L’opposition, de son côté, faisait des phrases sur ce qu’on ne devait pas expulser les étrangers avec de l’or mais avec du fer. C’étaient autant de nouveaux Camilles. Cela était assurément d’un fort beau patriotisme ; mais, hélas ! il y avait autour de nos frontières un million de Brennus tout prêts à leur répondre : Malheur aux vaincus !

À la Bourse, les mêmes gens, qui se riaient de pitié quand monsieur Corvetto avait annoncé le désir de faire un emprunt et le déclaraient impossible à aucun prix, se plaignaient de n’en être pas chargés et protestaient qu’ils l’auraient pris à des termes moins onéreux, de manière que ce succès inespéré fut tellement atténué par les haines de parti qu’il n’en resta presque rien au gouvernement du Roi.
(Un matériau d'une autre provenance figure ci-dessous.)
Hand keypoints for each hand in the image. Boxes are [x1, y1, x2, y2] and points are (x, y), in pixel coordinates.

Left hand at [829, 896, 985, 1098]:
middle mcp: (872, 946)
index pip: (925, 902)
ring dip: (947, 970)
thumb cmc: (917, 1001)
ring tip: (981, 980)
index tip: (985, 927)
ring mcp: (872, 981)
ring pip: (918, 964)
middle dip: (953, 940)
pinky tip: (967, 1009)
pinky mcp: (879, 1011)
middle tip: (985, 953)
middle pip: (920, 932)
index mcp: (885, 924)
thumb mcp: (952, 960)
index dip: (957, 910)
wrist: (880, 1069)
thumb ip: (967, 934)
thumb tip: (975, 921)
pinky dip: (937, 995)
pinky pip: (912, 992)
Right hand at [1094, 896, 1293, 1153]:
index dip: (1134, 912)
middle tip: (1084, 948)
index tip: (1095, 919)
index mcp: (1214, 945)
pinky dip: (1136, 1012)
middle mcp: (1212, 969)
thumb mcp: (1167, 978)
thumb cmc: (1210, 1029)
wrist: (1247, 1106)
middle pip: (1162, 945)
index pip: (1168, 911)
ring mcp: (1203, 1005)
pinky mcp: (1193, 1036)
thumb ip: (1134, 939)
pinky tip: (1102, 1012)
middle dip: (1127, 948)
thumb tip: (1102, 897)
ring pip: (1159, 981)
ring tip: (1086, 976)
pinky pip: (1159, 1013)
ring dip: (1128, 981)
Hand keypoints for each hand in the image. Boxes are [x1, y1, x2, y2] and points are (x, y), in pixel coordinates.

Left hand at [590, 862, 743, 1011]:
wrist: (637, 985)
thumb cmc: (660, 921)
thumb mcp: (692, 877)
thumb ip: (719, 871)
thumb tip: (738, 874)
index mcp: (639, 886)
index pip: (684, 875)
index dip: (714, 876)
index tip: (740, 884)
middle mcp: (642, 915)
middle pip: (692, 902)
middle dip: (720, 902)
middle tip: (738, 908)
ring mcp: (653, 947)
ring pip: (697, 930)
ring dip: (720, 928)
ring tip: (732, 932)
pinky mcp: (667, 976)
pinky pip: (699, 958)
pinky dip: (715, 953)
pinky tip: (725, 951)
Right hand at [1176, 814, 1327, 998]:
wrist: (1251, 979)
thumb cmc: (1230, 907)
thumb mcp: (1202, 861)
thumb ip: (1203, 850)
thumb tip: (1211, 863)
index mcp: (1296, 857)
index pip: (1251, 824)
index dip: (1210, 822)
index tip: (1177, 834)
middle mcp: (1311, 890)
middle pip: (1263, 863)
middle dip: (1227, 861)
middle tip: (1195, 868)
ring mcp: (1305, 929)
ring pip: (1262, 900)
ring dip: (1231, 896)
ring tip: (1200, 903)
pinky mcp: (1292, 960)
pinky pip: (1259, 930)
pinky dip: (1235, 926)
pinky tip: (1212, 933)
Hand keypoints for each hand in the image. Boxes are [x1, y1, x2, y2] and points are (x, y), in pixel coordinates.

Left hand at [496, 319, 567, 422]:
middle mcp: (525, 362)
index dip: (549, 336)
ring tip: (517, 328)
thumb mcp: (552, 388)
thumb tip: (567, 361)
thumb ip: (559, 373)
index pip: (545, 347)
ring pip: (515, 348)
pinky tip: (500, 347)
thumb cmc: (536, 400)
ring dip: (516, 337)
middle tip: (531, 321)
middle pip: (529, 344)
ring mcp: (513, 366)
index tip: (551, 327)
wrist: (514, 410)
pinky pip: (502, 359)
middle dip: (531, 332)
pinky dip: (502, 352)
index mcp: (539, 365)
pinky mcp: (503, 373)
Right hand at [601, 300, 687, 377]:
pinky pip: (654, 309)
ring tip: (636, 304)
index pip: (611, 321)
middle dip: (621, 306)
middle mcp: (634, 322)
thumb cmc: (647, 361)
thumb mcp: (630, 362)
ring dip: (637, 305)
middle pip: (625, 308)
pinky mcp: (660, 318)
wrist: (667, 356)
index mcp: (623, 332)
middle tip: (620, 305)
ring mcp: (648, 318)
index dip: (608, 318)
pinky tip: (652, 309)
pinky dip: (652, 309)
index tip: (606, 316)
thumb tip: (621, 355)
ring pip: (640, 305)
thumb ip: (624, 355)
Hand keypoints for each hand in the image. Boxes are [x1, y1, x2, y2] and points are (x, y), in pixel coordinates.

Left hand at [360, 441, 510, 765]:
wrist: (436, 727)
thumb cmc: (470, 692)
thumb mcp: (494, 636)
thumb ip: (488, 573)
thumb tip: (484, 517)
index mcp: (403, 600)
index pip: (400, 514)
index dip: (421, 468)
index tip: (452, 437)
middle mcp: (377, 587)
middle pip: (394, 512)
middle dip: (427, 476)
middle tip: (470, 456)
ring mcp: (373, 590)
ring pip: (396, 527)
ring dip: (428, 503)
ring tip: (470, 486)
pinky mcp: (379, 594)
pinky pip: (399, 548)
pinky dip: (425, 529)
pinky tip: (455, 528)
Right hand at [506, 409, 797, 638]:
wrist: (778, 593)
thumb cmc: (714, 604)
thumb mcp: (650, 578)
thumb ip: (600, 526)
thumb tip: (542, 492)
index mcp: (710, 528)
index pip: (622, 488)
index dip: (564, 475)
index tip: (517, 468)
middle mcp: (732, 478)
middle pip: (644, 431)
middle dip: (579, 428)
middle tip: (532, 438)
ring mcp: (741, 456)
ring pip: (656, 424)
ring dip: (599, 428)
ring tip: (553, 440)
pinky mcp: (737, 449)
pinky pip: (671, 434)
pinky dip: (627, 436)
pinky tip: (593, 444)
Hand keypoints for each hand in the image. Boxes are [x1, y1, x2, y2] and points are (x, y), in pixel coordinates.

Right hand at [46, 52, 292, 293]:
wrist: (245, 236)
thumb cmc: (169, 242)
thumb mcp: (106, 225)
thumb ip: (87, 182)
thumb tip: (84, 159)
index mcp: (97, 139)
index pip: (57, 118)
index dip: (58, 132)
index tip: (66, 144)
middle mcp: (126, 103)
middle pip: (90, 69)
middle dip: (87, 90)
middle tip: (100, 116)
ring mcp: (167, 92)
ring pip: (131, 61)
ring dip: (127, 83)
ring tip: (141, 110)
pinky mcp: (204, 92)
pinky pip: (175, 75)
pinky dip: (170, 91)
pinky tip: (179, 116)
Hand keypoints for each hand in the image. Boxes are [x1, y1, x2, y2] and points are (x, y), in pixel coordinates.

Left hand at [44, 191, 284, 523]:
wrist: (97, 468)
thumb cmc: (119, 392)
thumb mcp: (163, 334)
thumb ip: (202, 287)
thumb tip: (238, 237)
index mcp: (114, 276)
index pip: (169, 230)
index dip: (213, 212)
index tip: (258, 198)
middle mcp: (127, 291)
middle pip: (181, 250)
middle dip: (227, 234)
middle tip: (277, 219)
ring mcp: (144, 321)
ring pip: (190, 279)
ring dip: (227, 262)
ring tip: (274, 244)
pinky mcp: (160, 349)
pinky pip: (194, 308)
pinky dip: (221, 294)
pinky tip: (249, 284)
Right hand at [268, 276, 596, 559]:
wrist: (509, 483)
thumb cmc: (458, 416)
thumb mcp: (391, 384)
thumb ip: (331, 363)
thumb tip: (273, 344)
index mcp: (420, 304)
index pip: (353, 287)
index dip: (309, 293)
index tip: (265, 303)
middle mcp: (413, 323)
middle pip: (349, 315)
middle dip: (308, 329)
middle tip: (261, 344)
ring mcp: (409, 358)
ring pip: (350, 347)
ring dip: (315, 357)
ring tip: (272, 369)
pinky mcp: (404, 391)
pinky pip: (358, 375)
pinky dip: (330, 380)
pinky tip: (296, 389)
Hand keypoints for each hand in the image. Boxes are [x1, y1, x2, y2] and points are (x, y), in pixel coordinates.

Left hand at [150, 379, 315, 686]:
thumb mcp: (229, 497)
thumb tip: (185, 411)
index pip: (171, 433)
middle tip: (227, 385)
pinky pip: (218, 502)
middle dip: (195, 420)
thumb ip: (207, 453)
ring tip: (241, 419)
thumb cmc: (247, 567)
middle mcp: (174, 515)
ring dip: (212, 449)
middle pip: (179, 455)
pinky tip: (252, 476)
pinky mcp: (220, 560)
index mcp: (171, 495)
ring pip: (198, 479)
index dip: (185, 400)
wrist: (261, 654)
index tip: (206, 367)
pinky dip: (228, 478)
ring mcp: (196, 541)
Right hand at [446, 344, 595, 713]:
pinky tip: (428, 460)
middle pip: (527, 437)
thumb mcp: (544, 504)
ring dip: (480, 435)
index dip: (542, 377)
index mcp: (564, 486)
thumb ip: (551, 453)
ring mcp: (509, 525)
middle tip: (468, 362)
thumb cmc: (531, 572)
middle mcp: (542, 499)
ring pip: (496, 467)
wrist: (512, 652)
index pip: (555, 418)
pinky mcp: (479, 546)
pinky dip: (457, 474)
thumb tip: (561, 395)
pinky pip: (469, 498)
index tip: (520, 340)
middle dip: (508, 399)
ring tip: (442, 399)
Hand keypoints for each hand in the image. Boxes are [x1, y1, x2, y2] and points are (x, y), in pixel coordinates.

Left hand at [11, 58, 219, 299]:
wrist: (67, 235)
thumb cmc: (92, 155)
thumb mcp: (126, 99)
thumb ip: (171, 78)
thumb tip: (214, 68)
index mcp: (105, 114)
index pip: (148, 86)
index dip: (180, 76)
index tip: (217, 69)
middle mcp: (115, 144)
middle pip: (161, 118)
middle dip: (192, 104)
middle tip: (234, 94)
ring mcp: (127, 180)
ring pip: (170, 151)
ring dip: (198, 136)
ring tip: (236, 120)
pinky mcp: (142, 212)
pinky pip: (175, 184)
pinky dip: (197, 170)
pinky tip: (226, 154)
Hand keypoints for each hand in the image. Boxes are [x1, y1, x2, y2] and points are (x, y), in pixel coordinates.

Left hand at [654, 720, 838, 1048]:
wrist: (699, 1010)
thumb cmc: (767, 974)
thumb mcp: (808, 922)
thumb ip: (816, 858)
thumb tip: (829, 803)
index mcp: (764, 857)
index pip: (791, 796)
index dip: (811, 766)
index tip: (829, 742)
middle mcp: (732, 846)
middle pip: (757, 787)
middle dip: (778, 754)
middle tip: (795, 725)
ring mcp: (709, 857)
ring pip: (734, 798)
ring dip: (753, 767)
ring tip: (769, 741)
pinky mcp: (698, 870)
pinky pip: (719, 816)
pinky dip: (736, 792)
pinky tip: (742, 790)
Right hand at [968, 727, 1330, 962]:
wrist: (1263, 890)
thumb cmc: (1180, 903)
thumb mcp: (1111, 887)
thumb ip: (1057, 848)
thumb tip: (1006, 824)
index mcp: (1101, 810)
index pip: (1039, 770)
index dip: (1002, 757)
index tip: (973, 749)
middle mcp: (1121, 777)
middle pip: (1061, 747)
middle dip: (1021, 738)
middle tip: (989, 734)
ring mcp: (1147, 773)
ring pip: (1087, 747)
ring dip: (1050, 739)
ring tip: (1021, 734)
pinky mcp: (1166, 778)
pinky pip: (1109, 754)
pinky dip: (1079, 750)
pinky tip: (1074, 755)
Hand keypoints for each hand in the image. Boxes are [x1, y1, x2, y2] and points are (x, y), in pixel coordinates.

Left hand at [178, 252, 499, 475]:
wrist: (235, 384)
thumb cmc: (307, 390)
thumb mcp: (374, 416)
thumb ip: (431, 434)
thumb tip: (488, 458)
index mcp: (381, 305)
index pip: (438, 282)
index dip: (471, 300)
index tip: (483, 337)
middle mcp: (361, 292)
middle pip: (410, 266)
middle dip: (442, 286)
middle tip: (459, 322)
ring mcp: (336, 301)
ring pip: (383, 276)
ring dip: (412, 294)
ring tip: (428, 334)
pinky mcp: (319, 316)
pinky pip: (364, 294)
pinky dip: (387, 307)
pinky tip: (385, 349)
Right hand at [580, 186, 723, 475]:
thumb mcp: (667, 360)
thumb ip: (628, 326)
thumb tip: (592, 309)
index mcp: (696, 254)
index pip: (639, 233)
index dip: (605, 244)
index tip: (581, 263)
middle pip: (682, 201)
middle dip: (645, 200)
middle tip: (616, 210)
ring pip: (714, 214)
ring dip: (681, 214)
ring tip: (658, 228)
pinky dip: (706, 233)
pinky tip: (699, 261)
J’en fus aussi surprise que désappointée. Depuis plusieurs mois, je voyais négocier cette affaire ; je l’avais sue faite et manquée plusieurs fois. J’avais suivi les craintes et les espérances de tous ces bons esprits, de tous ces cœurs patriotiques. Je savais les insomnies qu’ils avaient éprouvées, les anxiétés avec lesquelles on avait attendu un courrier de Berlin…, un assentiment de Vienne… Je voyais l’emprunt fait à un taux supportable par des capitalistes étrangers inspirant assez de confiance aux puissances pour qu’elles consentissent à des termes de payements qui le rendaient possible. Elles nous donnaient un témoignage immédiat de leur bonne foi en retirant trente mille hommes de l’armée d’occupation. Il était présumable, dès lors, que l’évacuation complète du territoire suivrait prochainement, et la suite l’a prouvé.